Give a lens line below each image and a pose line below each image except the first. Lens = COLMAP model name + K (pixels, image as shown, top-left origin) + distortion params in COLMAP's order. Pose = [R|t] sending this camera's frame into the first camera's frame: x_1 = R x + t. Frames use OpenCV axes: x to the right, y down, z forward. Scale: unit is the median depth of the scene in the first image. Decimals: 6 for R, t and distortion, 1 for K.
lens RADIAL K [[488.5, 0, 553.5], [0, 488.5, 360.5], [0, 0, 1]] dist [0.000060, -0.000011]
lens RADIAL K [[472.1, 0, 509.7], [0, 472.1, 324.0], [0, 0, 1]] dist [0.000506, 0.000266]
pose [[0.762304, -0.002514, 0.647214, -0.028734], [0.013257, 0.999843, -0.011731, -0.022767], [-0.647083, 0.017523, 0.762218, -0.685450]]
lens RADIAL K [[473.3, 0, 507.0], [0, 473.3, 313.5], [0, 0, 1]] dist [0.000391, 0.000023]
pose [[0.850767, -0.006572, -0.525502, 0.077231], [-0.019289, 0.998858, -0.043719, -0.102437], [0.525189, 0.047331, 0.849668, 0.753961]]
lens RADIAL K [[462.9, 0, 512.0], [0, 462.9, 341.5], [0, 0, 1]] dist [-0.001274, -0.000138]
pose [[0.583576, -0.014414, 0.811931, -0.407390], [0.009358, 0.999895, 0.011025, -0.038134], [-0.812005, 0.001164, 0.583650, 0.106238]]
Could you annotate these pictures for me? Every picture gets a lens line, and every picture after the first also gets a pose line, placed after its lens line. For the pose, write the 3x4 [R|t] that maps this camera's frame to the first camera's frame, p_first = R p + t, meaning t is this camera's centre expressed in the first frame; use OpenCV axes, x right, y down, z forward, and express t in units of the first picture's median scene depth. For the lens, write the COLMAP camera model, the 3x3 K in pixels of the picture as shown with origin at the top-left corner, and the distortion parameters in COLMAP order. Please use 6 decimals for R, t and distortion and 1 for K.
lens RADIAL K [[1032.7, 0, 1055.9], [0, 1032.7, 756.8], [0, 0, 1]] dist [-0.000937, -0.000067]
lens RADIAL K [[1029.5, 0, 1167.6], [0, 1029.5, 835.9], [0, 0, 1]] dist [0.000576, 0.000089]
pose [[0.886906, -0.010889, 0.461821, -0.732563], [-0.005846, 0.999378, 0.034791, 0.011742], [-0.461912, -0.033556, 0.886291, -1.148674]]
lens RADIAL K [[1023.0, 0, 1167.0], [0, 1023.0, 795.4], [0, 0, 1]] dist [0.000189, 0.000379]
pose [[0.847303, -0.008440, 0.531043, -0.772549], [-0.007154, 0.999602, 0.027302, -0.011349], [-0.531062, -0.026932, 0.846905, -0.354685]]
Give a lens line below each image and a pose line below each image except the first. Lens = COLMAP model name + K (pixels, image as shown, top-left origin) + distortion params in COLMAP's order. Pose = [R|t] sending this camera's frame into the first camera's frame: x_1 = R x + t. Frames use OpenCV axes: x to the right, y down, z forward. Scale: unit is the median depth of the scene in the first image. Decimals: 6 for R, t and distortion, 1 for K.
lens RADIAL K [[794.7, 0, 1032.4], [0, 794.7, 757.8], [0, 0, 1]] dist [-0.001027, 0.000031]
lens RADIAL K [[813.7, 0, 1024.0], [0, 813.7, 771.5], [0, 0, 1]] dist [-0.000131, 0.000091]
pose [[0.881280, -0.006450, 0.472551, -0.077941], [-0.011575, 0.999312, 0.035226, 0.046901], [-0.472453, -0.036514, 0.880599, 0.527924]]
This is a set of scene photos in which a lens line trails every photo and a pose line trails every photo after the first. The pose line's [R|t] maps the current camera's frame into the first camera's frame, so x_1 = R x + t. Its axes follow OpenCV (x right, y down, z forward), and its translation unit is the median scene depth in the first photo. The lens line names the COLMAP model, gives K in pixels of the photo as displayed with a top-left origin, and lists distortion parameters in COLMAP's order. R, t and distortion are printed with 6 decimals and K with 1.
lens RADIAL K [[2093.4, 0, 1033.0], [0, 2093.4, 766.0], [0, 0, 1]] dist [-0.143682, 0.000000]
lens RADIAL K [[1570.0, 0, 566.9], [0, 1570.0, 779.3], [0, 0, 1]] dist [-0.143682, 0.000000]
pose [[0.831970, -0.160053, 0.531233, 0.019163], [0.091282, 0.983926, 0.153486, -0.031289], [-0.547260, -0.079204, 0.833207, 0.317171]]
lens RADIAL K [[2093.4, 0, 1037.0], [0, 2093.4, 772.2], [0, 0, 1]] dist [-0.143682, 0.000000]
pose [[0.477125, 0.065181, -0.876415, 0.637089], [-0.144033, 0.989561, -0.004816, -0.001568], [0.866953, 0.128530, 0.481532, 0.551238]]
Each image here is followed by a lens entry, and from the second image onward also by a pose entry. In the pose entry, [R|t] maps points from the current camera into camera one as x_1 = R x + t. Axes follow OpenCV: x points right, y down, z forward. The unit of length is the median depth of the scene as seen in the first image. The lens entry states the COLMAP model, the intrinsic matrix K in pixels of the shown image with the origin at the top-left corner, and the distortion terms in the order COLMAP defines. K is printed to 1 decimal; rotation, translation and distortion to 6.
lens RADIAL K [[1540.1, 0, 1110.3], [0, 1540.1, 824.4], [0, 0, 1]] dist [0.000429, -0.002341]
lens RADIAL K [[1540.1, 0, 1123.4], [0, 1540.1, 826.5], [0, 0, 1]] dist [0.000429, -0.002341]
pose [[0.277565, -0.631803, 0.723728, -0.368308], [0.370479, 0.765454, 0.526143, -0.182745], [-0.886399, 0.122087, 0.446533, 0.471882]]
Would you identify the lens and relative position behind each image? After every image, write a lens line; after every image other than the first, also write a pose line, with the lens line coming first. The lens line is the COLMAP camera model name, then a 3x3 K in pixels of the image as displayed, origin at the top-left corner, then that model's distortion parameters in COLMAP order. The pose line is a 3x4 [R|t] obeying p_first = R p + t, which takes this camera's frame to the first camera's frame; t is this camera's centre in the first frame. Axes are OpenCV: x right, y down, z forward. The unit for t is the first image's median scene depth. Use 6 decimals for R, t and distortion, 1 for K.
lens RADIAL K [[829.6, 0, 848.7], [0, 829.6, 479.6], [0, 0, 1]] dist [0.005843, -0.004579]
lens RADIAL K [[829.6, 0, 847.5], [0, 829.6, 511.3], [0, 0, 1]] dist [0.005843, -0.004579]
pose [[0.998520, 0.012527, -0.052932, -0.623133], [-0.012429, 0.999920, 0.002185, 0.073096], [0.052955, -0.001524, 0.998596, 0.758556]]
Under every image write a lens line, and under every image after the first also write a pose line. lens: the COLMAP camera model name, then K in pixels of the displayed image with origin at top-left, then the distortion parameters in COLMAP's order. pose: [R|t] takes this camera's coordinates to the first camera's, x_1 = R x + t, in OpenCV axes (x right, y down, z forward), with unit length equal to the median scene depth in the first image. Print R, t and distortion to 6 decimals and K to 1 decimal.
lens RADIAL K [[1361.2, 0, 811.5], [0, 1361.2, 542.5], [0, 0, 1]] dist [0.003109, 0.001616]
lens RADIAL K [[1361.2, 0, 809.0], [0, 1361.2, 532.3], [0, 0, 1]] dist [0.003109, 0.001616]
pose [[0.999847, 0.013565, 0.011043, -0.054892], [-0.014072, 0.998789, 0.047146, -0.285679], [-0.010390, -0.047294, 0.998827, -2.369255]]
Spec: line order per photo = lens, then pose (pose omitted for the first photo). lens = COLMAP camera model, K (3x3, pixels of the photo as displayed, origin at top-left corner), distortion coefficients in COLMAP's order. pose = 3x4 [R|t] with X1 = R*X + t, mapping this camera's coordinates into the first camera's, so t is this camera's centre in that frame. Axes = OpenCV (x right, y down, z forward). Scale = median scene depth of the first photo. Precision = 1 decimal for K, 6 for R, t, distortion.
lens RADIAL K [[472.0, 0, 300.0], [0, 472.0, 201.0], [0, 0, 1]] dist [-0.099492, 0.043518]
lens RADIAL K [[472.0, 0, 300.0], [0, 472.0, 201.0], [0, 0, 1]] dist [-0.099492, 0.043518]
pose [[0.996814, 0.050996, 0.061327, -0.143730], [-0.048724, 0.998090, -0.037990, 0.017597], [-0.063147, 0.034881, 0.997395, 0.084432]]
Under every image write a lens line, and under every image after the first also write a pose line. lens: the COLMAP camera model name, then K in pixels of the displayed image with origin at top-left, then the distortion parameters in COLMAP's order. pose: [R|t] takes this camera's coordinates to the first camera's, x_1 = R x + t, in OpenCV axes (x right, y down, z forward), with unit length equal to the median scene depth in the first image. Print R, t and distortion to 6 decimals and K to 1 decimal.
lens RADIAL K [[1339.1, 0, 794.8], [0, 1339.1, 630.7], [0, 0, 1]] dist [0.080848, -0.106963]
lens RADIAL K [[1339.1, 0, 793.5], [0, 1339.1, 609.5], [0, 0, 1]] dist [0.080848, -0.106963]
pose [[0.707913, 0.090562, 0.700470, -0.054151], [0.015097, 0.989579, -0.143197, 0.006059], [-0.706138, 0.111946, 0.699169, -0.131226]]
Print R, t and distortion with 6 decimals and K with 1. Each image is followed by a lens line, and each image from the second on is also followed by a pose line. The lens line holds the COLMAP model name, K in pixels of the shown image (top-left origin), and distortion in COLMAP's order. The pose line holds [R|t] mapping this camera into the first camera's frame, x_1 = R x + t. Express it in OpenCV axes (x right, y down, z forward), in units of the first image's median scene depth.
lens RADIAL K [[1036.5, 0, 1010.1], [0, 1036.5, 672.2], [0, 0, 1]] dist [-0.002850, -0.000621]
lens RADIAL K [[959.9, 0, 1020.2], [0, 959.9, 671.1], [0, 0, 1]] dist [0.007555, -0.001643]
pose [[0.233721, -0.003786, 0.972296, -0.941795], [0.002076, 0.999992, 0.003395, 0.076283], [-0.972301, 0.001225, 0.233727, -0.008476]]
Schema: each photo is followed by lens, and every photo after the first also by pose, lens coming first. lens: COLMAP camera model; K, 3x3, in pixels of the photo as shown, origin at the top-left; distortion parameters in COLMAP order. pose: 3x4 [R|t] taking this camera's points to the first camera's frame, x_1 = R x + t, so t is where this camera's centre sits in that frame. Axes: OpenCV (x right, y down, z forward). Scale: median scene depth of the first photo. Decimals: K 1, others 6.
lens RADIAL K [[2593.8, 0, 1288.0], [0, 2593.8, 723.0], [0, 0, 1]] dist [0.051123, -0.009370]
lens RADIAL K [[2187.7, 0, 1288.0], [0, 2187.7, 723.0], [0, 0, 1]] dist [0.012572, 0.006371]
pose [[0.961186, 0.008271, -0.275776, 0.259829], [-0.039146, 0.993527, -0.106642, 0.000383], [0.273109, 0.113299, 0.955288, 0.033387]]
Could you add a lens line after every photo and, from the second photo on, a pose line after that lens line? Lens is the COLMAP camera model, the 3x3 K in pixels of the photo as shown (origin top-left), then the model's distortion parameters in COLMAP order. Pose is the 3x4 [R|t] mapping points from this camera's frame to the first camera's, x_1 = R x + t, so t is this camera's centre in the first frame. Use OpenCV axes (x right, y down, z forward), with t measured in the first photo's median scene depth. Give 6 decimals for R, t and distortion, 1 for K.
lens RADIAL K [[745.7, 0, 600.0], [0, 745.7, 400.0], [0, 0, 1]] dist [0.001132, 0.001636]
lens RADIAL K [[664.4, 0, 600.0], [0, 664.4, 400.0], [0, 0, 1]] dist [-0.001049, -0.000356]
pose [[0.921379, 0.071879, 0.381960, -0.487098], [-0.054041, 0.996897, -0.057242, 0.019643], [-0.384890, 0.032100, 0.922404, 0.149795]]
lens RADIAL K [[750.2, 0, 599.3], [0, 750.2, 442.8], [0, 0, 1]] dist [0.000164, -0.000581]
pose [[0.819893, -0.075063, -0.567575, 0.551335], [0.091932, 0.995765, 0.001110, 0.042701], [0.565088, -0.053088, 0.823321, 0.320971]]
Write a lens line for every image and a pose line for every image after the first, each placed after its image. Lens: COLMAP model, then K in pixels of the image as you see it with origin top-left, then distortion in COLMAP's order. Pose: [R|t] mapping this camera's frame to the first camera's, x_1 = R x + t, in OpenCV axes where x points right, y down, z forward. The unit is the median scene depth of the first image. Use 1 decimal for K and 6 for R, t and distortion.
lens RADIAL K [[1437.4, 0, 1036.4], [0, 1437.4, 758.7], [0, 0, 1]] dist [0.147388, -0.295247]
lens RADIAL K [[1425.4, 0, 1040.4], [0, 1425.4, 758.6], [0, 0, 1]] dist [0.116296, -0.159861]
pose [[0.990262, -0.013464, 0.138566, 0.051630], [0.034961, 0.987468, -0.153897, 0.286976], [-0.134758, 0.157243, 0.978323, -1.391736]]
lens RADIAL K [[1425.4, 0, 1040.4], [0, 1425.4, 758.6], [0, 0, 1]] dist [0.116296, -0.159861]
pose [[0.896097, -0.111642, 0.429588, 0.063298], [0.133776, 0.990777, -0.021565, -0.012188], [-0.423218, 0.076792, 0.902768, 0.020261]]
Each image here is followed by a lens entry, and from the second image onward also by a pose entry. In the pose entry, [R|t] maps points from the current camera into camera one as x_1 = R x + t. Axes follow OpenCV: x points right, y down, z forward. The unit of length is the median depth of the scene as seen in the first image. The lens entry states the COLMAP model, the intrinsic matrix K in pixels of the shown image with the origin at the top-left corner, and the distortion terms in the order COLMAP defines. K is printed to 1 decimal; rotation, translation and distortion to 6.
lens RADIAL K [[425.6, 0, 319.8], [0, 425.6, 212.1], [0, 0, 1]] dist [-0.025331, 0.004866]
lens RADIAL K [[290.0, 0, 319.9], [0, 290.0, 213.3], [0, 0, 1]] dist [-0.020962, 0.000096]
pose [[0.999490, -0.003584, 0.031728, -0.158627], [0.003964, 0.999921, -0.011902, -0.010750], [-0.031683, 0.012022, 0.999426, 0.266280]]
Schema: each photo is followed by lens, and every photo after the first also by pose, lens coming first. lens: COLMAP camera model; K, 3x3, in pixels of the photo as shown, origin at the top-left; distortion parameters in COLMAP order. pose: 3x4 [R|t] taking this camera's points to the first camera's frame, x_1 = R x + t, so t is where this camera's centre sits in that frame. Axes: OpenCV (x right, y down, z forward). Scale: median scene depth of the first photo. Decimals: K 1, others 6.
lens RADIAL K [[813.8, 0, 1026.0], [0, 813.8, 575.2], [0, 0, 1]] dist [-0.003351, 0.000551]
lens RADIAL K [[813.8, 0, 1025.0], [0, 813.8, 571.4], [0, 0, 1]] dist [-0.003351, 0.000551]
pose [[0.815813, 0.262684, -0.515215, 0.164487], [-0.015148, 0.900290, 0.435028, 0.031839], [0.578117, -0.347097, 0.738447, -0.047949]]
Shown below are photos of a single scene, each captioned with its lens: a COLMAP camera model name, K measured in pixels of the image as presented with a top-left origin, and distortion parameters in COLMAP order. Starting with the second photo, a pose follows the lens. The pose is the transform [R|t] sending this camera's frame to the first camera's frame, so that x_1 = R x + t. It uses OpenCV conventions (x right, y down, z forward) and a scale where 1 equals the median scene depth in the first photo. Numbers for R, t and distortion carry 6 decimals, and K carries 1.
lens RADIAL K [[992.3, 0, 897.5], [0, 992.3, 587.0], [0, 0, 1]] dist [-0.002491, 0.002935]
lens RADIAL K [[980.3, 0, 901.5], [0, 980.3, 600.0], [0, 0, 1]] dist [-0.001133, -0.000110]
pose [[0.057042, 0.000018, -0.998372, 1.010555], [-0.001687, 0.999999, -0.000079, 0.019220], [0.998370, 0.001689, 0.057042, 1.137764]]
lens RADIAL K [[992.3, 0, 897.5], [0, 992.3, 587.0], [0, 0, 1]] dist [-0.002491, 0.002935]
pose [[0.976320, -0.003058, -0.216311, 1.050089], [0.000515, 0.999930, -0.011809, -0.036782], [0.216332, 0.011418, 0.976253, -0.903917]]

Activity: Quote word for word the lines running from the first one through the line containing "0.001164, 0.583650, 0.106238]]", including both of those lines.

Task output:
Give a lens line below each image and a pose line below each image except the first. Lens = COLMAP model name + K (pixels, image as shown, top-left origin) + distortion params in COLMAP's order. Pose = [R|t] sending this camera's frame into the first camera's frame: x_1 = R x + t. Frames use OpenCV axes: x to the right, y down, z forward. Scale: unit is the median depth of the scene in the first image. Decimals: 6 for R, t and distortion, 1 for K.
lens RADIAL K [[488.5, 0, 553.5], [0, 488.5, 360.5], [0, 0, 1]] dist [0.000060, -0.000011]
lens RADIAL K [[472.1, 0, 509.7], [0, 472.1, 324.0], [0, 0, 1]] dist [0.000506, 0.000266]
pose [[0.762304, -0.002514, 0.647214, -0.028734], [0.013257, 0.999843, -0.011731, -0.022767], [-0.647083, 0.017523, 0.762218, -0.685450]]
lens RADIAL K [[473.3, 0, 507.0], [0, 473.3, 313.5], [0, 0, 1]] dist [0.000391, 0.000023]
pose [[0.850767, -0.006572, -0.525502, 0.077231], [-0.019289, 0.998858, -0.043719, -0.102437], [0.525189, 0.047331, 0.849668, 0.753961]]
lens RADIAL K [[462.9, 0, 512.0], [0, 462.9, 341.5], [0, 0, 1]] dist [-0.001274, -0.000138]
pose [[0.583576, -0.014414, 0.811931, -0.407390], [0.009358, 0.999895, 0.011025, -0.038134], [-0.812005, 0.001164, 0.583650, 0.106238]]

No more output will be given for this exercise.